[Data records]
┄┄┄┄┄┄┄┄┄┄

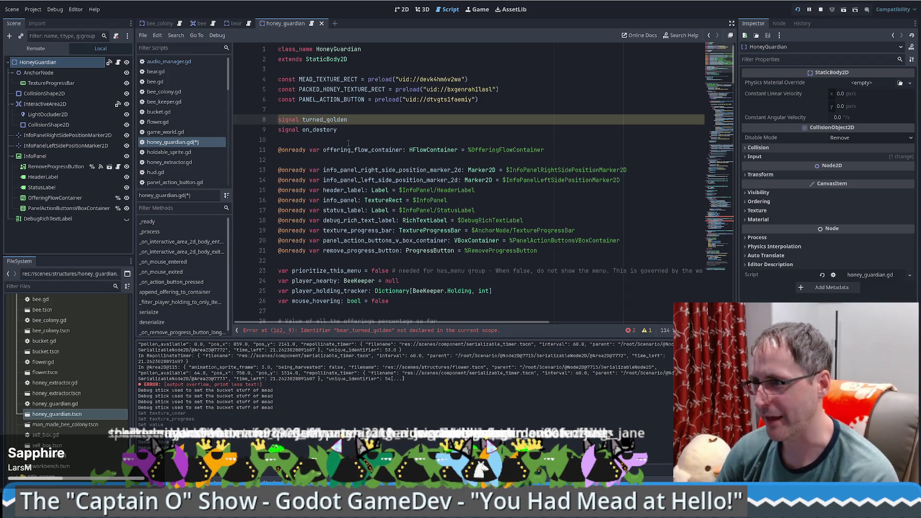
scroll(348, 143, "down", 1)
left_click(388, 121)
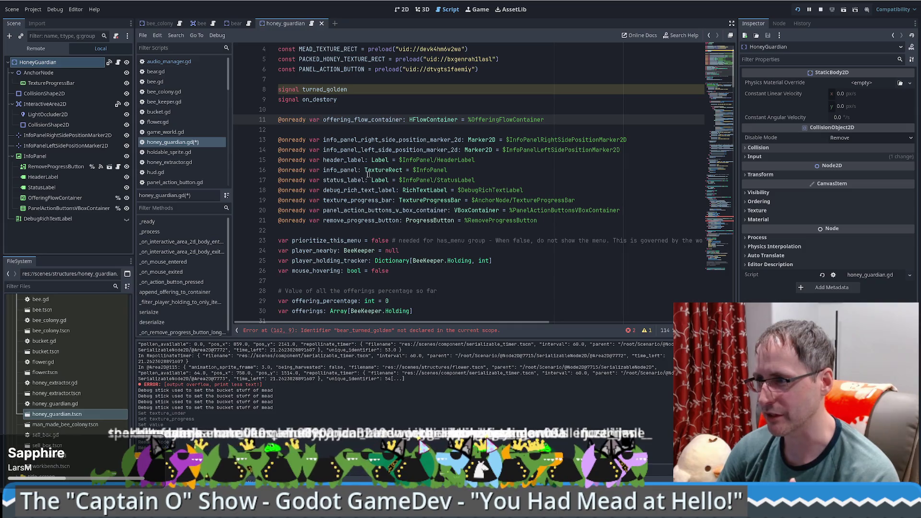
scroll(530, 191, "down", 3)
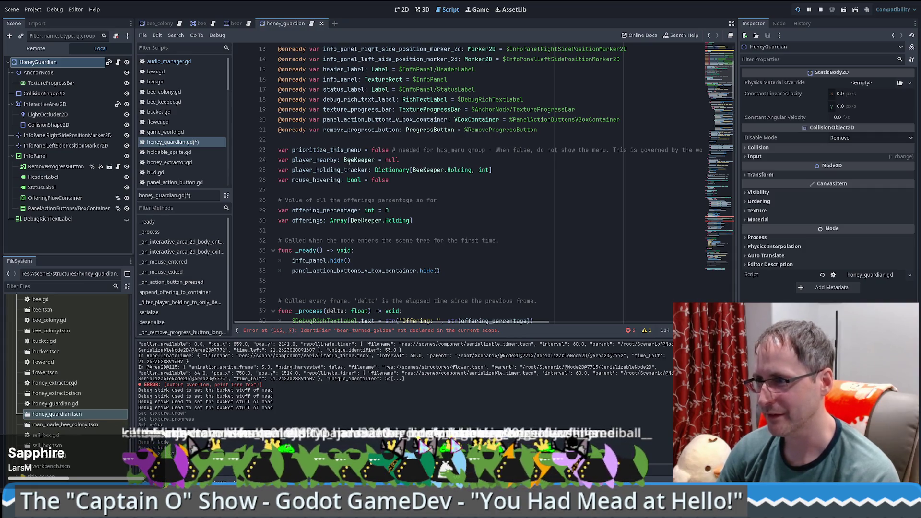
left_click(427, 159)
scroll(296, 143, "down", 1)
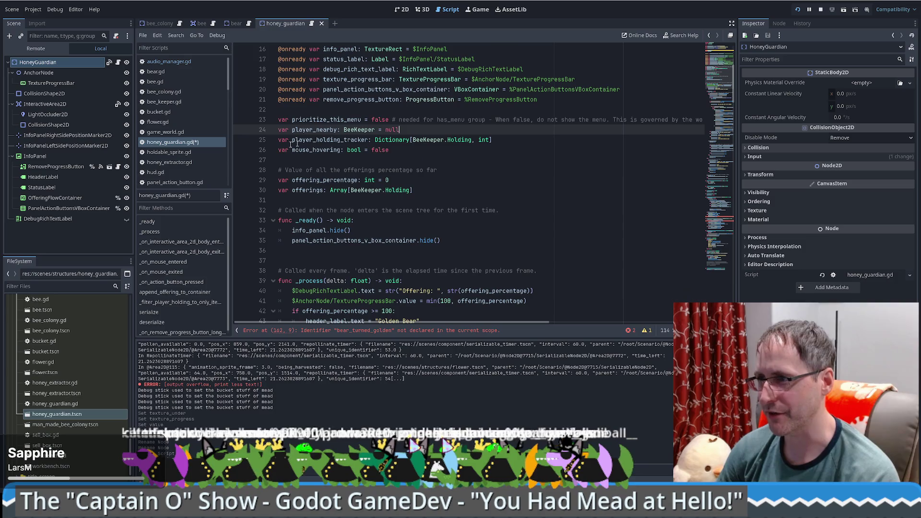
scroll(336, 153, "down", 1)
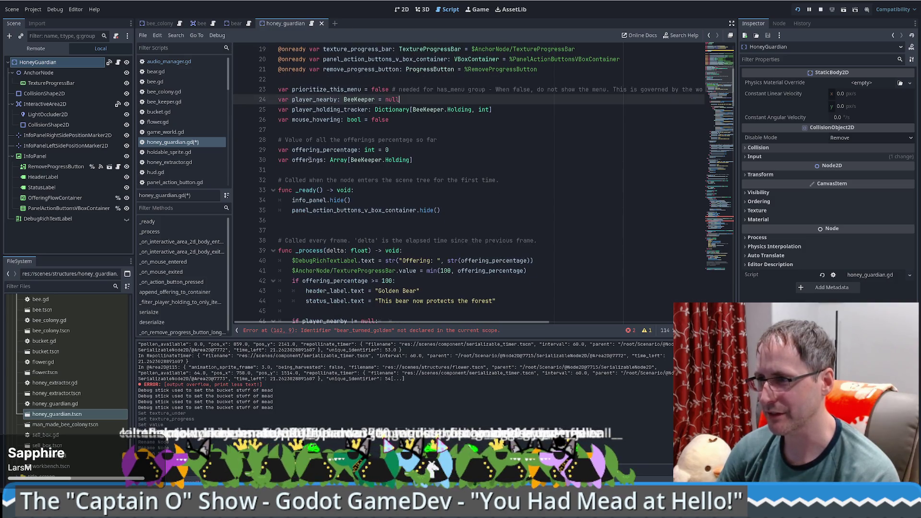
scroll(327, 164, "down", 2)
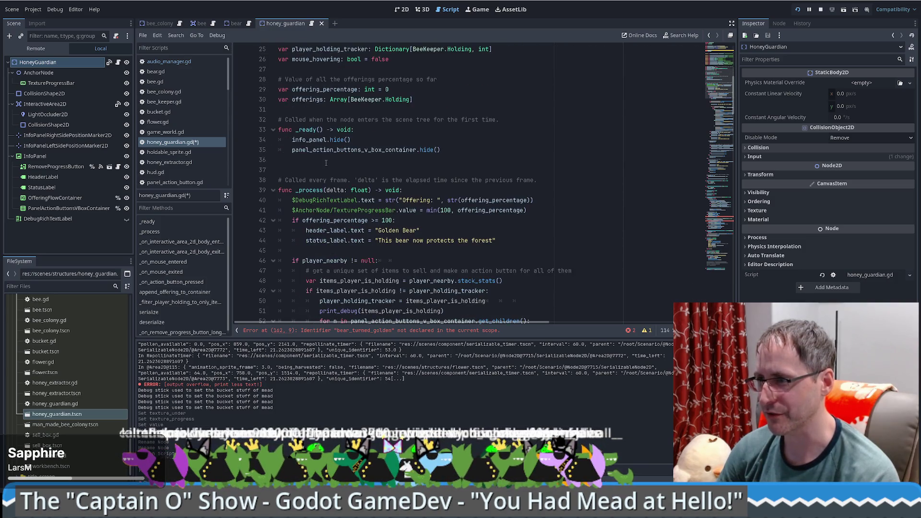
scroll(415, 173, "down", 3)
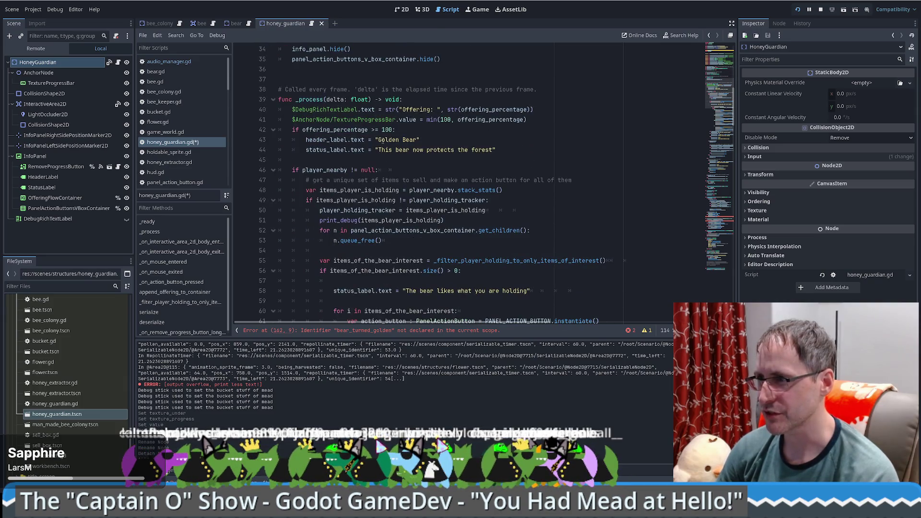
double_click(409, 139)
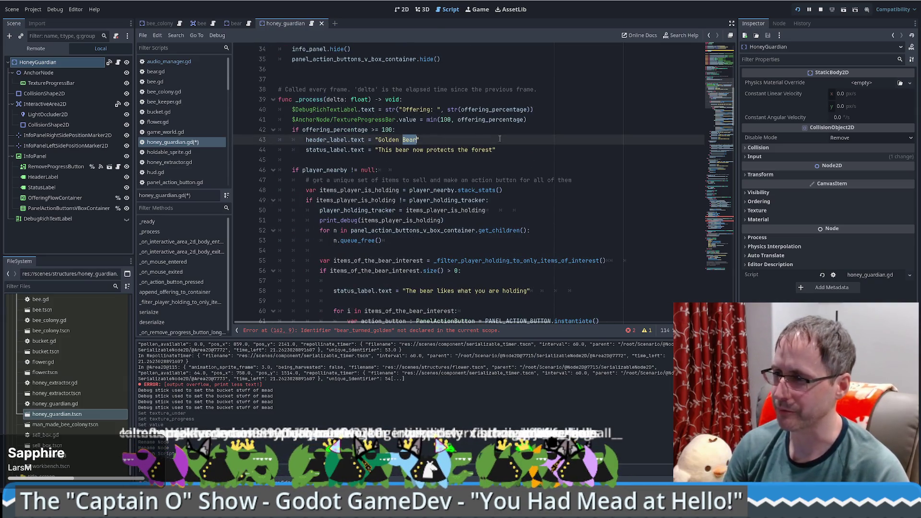
- Finish the 'Golden Honey Guardian' label and set the line 44 status to 'The Honey Guardian is Pleased'
type("Honey")
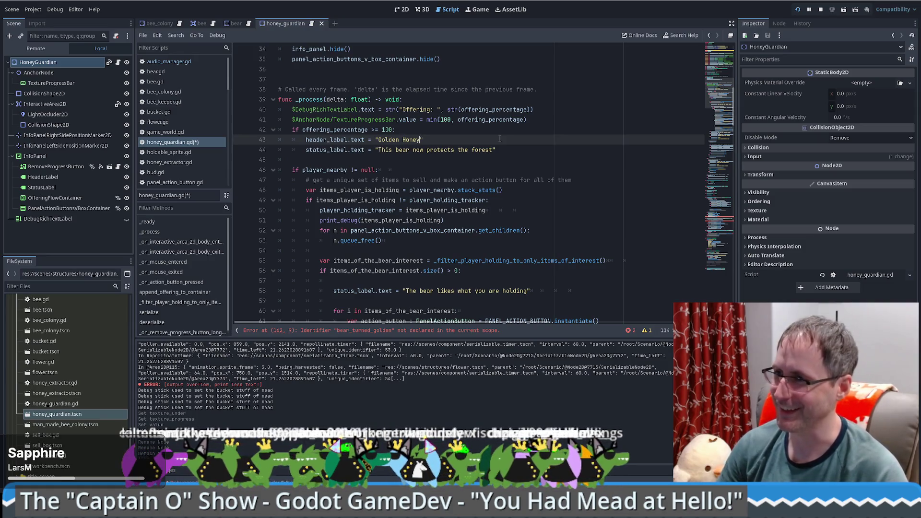
type(" Guardian")
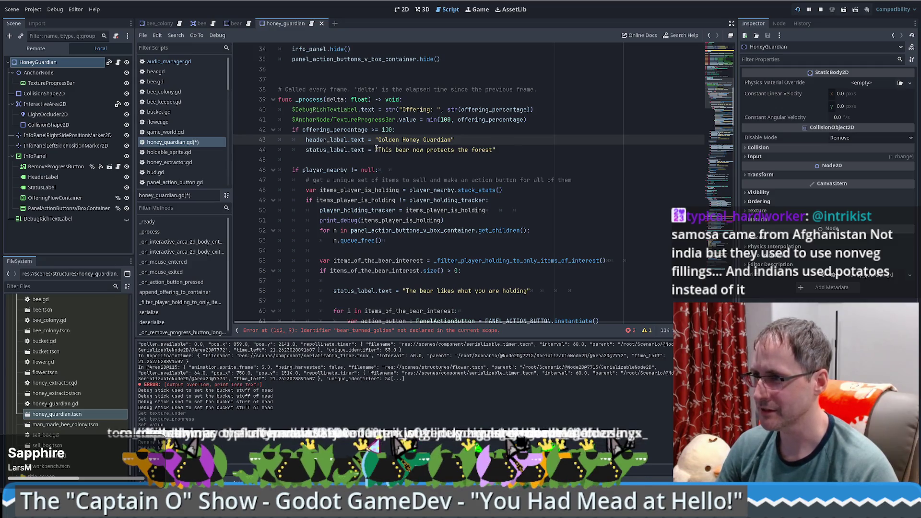
left_click_drag(376, 149, 498, 150)
type("The")
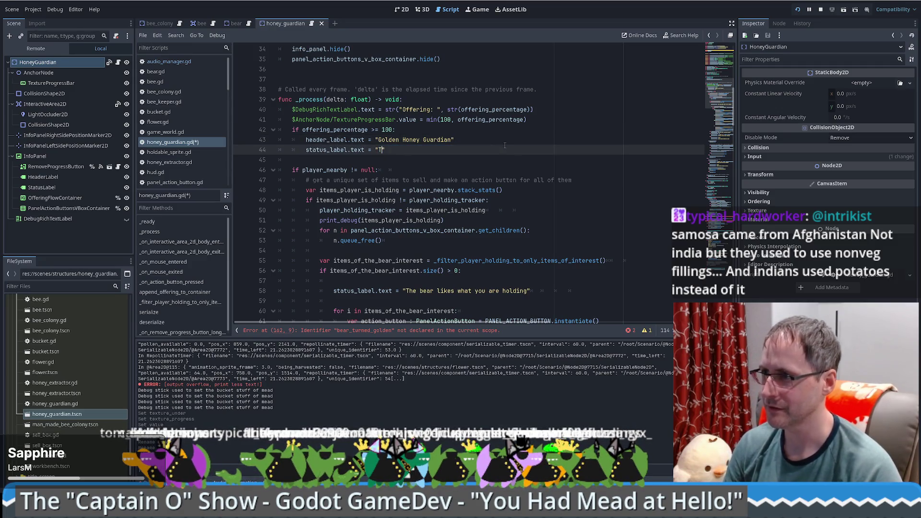
type(" Honey Gua")
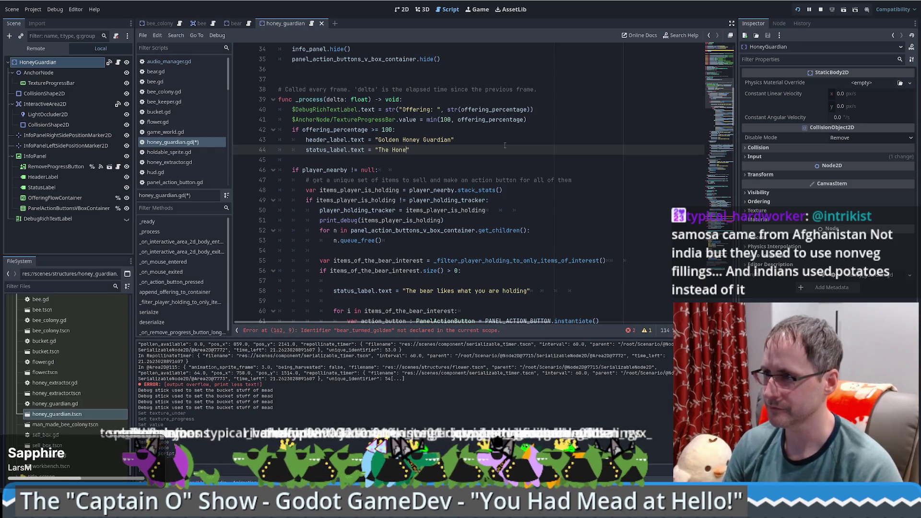
type("rdian is Pleased")
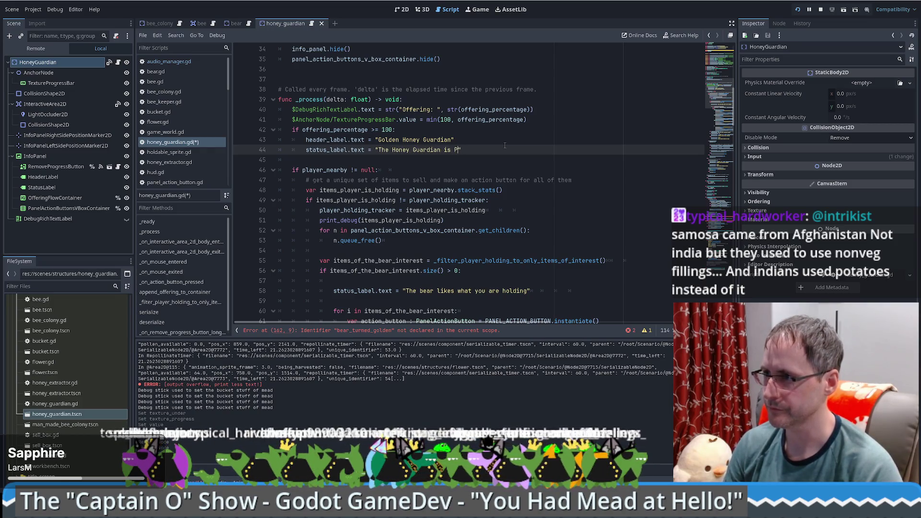
key("End")
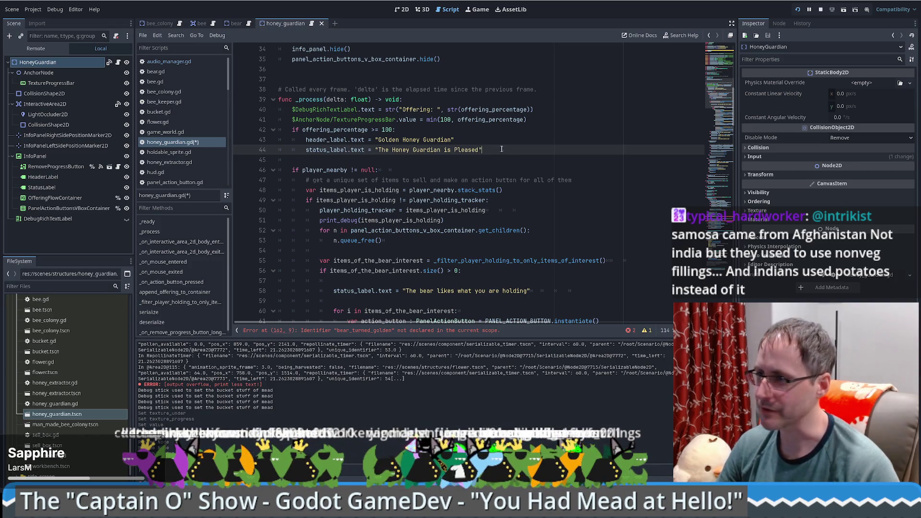
scroll(501, 144, "down", 1)
left_click(499, 91)
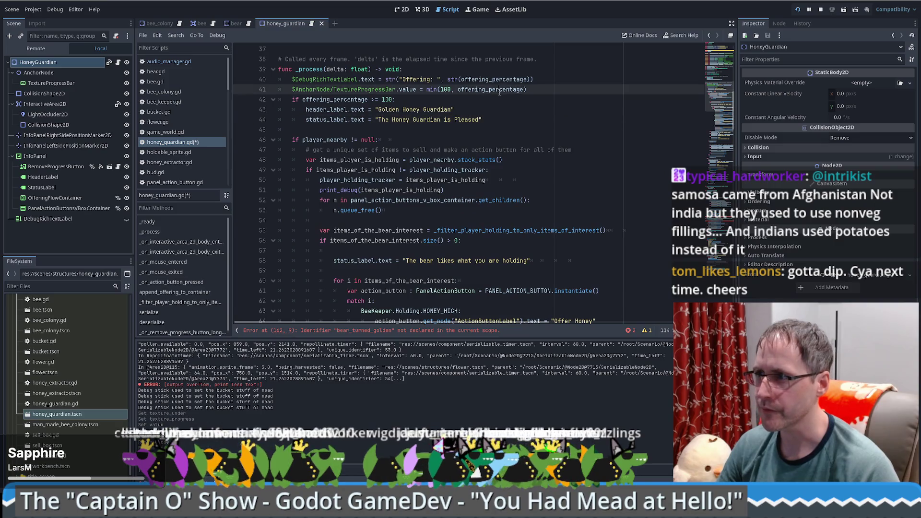
- Browse the _process code, then jump to stack_stats' definition at the top of bee_keeper.gd
left_click(522, 102)
scroll(530, 100, "up", 2)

┄┄┄┄┄┄┄┄┄┄

Exactly the lines from the one that contains "left_click_drag(376, 149, 498, 150)" through the last line of the records should be set down, and the pictures should be dropped.

left_click_drag(376, 149, 498, 150)
type("The")
type(" Honey Gua")
type("rdian is Pleased")
key("End")
scroll(501, 144, "down", 1)
left_click(499, 91)
- Browse the _process code, then jump to stack_stats' definition at the top of bee_keeper.gd
left_click(522, 102)
scroll(530, 100, "up", 2)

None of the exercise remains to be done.